[Collection entries]
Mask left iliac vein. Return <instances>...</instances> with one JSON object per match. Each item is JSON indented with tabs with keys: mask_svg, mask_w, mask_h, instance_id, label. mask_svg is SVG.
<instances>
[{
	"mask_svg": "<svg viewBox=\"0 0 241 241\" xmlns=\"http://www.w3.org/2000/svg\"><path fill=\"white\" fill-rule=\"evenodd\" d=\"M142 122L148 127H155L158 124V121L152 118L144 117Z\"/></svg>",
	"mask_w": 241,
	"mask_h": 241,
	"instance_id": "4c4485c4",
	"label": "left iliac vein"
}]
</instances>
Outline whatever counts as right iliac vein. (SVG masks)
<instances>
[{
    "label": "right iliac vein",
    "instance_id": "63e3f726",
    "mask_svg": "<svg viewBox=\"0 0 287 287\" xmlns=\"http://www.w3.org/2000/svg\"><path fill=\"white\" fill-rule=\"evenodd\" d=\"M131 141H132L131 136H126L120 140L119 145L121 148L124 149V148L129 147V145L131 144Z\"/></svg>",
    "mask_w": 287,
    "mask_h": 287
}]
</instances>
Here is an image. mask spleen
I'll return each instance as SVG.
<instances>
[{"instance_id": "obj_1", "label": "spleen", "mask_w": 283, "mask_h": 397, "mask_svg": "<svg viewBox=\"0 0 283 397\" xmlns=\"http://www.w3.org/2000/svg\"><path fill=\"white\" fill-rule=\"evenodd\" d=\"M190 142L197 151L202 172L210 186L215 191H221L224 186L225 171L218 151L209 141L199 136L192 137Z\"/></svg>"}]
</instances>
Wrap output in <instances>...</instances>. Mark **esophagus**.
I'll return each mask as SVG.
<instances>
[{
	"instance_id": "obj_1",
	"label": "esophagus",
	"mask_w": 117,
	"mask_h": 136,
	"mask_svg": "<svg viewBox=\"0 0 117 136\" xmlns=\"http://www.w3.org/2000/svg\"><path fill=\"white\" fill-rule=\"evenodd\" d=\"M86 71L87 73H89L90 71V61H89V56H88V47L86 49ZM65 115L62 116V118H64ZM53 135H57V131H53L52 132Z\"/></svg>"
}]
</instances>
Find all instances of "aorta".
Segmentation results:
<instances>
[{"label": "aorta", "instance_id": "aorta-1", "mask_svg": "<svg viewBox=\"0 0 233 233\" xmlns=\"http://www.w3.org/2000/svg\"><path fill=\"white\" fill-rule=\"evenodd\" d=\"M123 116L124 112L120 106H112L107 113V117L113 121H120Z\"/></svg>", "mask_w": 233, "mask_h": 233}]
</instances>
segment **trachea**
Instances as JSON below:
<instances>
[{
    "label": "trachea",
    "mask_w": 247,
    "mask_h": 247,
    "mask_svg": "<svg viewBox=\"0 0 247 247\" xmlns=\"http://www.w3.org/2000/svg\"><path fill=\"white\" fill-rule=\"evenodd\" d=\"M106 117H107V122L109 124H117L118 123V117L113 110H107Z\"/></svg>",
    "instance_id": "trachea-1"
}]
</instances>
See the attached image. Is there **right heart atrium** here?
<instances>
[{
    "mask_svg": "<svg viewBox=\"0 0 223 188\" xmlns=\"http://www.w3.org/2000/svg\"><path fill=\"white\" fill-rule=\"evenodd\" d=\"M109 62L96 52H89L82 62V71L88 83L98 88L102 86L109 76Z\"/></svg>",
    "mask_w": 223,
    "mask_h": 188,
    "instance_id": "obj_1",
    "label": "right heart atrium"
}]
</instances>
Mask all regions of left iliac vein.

WHAT YOU SHOULD DO: Reproduce the rows above verbatim, starting with the line that contains "segment **trachea**" and continuing through the last line of the rows, with both of those lines included.

FINISHED EXERCISE:
segment **trachea**
Instances as JSON below:
<instances>
[{
    "label": "trachea",
    "mask_w": 247,
    "mask_h": 247,
    "mask_svg": "<svg viewBox=\"0 0 247 247\" xmlns=\"http://www.w3.org/2000/svg\"><path fill=\"white\" fill-rule=\"evenodd\" d=\"M106 117H107V122L109 124H117L118 123V117L113 110H107Z\"/></svg>",
    "instance_id": "trachea-1"
}]
</instances>
See the attached image. Is there **right heart atrium** here?
<instances>
[{
    "mask_svg": "<svg viewBox=\"0 0 223 188\" xmlns=\"http://www.w3.org/2000/svg\"><path fill=\"white\" fill-rule=\"evenodd\" d=\"M109 62L96 52H89L82 62V71L88 83L98 88L102 86L109 76Z\"/></svg>",
    "mask_w": 223,
    "mask_h": 188,
    "instance_id": "obj_1",
    "label": "right heart atrium"
}]
</instances>
Mask all regions of left iliac vein.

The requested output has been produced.